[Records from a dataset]

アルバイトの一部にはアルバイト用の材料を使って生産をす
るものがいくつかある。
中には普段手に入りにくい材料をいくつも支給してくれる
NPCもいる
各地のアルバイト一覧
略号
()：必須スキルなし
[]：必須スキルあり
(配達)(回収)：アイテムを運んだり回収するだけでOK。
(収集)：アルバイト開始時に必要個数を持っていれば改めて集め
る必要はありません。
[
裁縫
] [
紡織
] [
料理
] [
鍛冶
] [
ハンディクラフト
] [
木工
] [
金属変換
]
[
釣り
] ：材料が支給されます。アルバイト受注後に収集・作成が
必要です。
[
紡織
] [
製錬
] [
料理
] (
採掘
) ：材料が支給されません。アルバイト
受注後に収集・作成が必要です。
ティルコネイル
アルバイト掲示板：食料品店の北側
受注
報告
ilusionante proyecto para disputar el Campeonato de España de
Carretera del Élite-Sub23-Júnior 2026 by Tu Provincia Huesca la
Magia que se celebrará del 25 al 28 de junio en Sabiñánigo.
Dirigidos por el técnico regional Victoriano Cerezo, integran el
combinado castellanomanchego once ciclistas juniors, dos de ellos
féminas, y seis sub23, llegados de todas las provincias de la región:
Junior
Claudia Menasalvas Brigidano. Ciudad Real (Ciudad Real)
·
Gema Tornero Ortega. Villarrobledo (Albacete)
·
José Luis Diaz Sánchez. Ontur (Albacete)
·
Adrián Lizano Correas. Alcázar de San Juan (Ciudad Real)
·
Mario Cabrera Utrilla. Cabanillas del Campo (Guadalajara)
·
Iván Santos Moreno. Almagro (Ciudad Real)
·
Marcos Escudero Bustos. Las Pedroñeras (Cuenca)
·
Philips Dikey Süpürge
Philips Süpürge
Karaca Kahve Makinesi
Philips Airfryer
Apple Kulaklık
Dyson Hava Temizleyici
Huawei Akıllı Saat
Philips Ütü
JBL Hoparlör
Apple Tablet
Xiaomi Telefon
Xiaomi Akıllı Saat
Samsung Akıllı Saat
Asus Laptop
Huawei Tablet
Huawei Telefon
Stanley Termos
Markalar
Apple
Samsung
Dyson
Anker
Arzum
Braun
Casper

Activity -
Preserving every character, copy the records above out again.

Exercise result -
アルバイトの一部にはアルバイト用の材料を使って生産をす
るものがいくつかある。
中には普段手に入りにくい材料をいくつも支給してくれる
NPCもいる
各地のアルバイト一覧
略号
()：必須スキルなし
[]：必須スキルあり
(配達)(回収)：アイテムを運んだり回収するだけでOK。
(収集)：アルバイト開始時に必要個数を持っていれば改めて集め
る必要はありません。
[
裁縫
] [
紡織
] [
料理
] [
鍛冶
] [
ハンディクラフト
] [
木工
] [
金属変換
]
[
釣り
] ：材料が支給されます。アルバイト受注後に収集・作成が
必要です。
[
紡織
] [
製錬
] [
料理
] (
採掘
) ：材料が支給されません。アルバイト
受注後に収集・作成が必要です。
ティルコネイル
アルバイト掲示板：食料品店の北側
受注
報告
ilusionante proyecto para disputar el Campeonato de España de
Carretera del Élite-Sub23-Júnior 2026 by Tu Provincia Huesca la
Magia que se celebrará del 25 al 28 de junio en Sabiñánigo.
Dirigidos por el técnico regional Victoriano Cerezo, integran el
combinado castellanomanchego once ciclistas juniors, dos de ellos
féminas, y seis sub23, llegados de todas las provincias de la región:
Junior
Claudia Menasalvas Brigidano. Ciudad Real (Ciudad Real)
·
Gema Tornero Ortega. Villarrobledo (Albacete)
·
José Luis Diaz Sánchez. Ontur (Albacete)
·
Adrián Lizano Correas. Alcázar de San Juan (Ciudad Real)
·
Mario Cabrera Utrilla. Cabanillas del Campo (Guadalajara)
·
Iván Santos Moreno. Almagro (Ciudad Real)
·
Marcos Escudero Bustos. Las Pedroñeras (Cuenca)
·
Philips Dikey Süpürge
Philips Süpürge
Karaca Kahve Makinesi
Philips Airfryer
Apple Kulaklık
Dyson Hava Temizleyici
Huawei Akıllı Saat
Philips Ütü
JBL Hoparlör
Apple Tablet
Xiaomi Telefon
Xiaomi Akıllı Saat
Samsung Akıllı Saat
Asus Laptop
Huawei Tablet
Huawei Telefon
Stanley Termos
Markalar
Apple
Samsung
Dyson
Anker
Arzum
Braun
Casper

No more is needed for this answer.